The perennial question of head up, head level or head down, as it relates to heart rate, was something I wished to answer. I observed that the horse that was calmly focused on its handler, not the alfalfa on the ground, generally had a lower rate. So too, the one that wasn’t distracted by its new best friend walking off got through the gate more quickly.
This is largely a factor of the horse’s personality, level of exposure and training, but the attitude of the rider or handler also greatly affected the results. An alert, engaged person most often presented a more docile horse. The distracted or agitated individual oftentimes had more difficulty getting their animal’s pulse down.
Once through the P & R gate, it isn’t uncommon to have to wait for an available vet. The feeding of hay, alfalfa, slurries or nothing at all was interesting to watch. Riders with experienced crews offered their horse a variety of foods until the horse found something to their liking. Organized riders who did not have the luxury of a crew had prepositioned hay bags or buckets with a similar variety of consumables that they could grab on the way to the line. Foods were removed from the horse as they approached the next station.
Control judge scribing. Finally vetting and the opportunity to watch a hundred different riders tug, poke, prod, coax, beg, bash or bribe their horse to trot. We should have to pay for the entertainment value! What I took away from this station is that my old training in halter/showmanship classes actually had pertinence to endurance. The relationship of scores in gait and impulsion often correlated with the ease with which the horse stepped off and stayed with the handler. It quickly became apparent which horses had practiced this basic maneuver, and those who only ever saw it at a ride.

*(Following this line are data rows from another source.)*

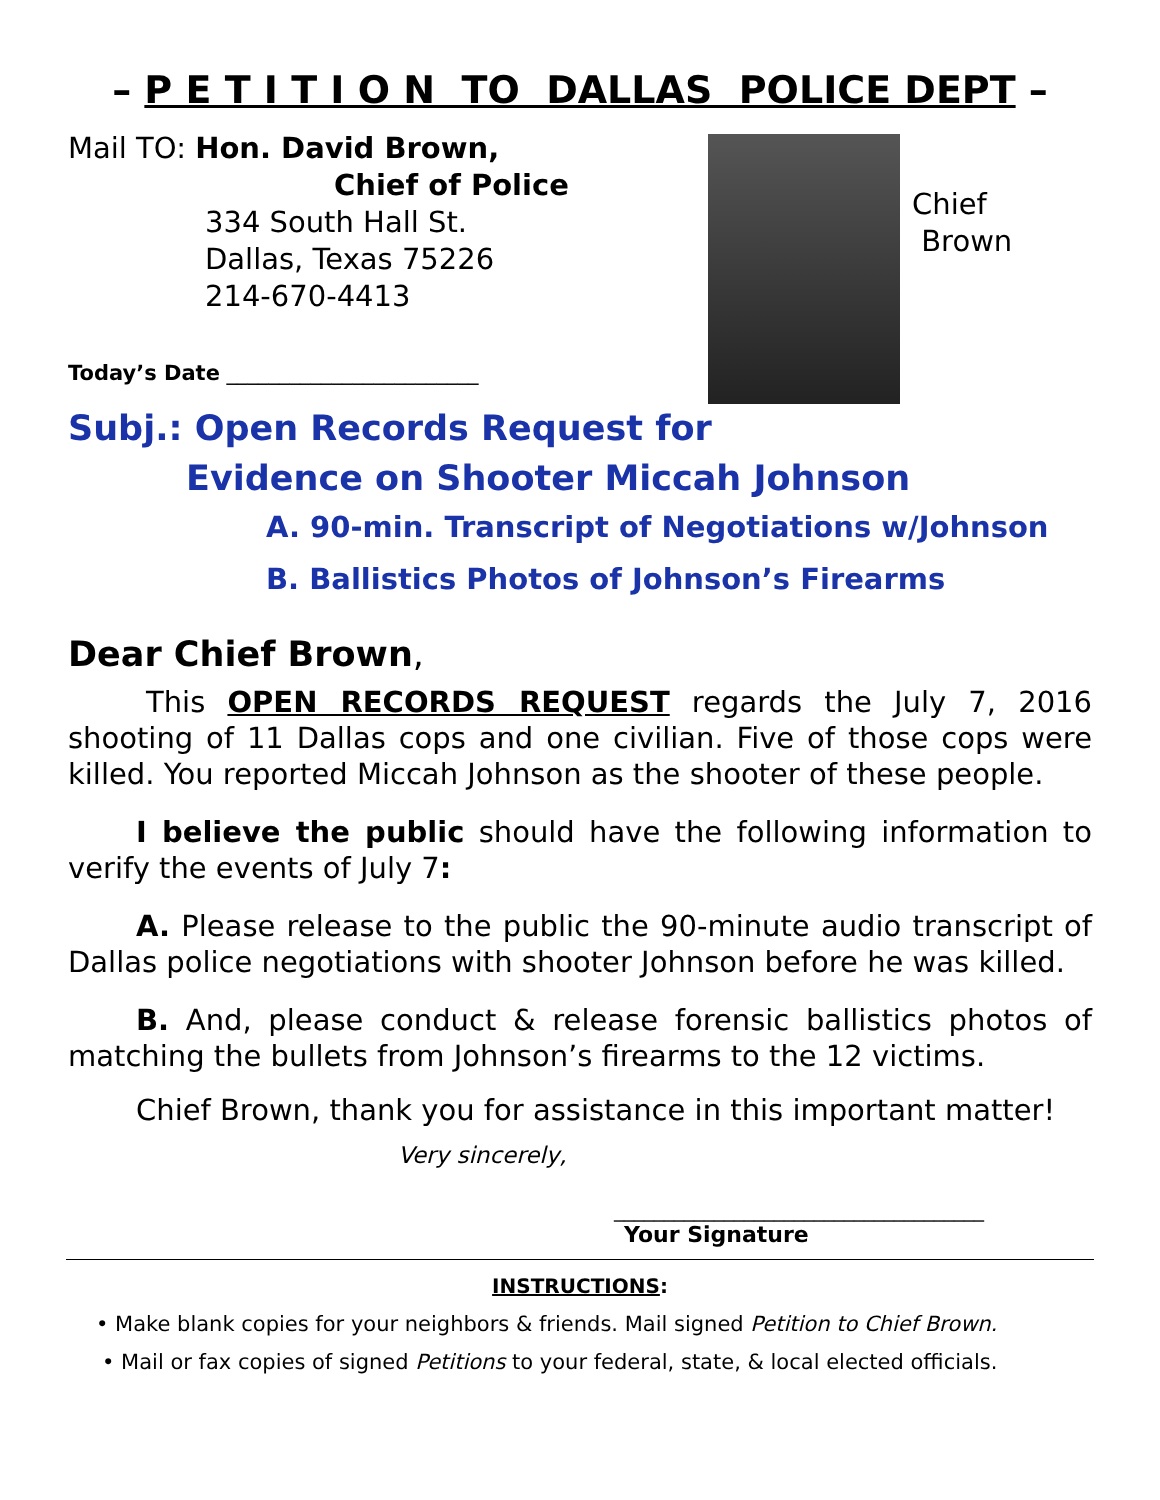– P E T I T I O N TO DALLAS POLICE DEPT –
Mail TO: Hon. David Brown,
Chief of Police
334 South Hall St.
Dallas, Texas 75226
214-670-4413
Today’s Date ________________________
Chief
Brown
Subj.: Open Records Request for
Evidence on Shooter Miccah Johnson
A. 90-min. Transcript of Negotiations w/Johnson
B. Ballistics Photos of Johnson’s Firearms
Dear Chief Brown,
This OPEN RECORDS REQUEST regards the July 7, 2016 shooting of 11 Dallas cops and one civilian. Five of those cops were killed. You reported Miccah Johnson as the shooter of these people.
I believe the public should have the following information to verify the events of July 7:
A. Please release to the public the 90-minute audio transcript of Dallas police negotiations with shooter Johnson before he was killed.
B. And, please conduct & release forensic ballistics photos of matching the bullets from Johnson’s firearms to the 12 victims.
Chief Brown, thank you for assistance in this important matter!
Very sincerely,
_____________________________________
Your Signature
INSTRUCTIONS:
• Make blank copies for your neighbors & friends. Mail signed Petition to Chief Brown.
• Mail or fax copies of signed Petitions to your federal, state, & local elected officials.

The squareness of the horse’s stance, especially in the rear, had a large effect on the muscles of the hind end. Those standing askew or with a leg cocked typically were tighter on one side than the other. Squareness also opened up the chest for easy access of a stethoscope on the left side of the chest. Blankets or sheets need to be loosened beforehand. The vet shouldn’t have to undress a horse in order to hear the heart.
Riders need to be engaged with their horse and move to the same side of the animal as the attending vet. This is for the safety of the examiner and the rider. An awareness of the surroundings and potential hazards, avoiding the temptation to talk with your neighbor, leads to a more rapid completion of the check. Allowing the vet to complete the exam before asking any questions about a score will give him or her a more complete picture of your mount. If gut sounds are a B-, but everything else is an A, you will get a different answer than if all scores are less than perfect. Allow the exam to continue, and then ask pertinent questions before exiting the exam area.
Remember that beyond the educational opportunities, managers must to have volunteers in order to safely conduct a ride. I certainly prefer to be on a horse, but many times I have found myself with only a Saturday horse, or have been pulled early in the day. Also, nothing pleases a ride manager more than when you make a trip out to volunteer, even though your horse is home resting after the last ride.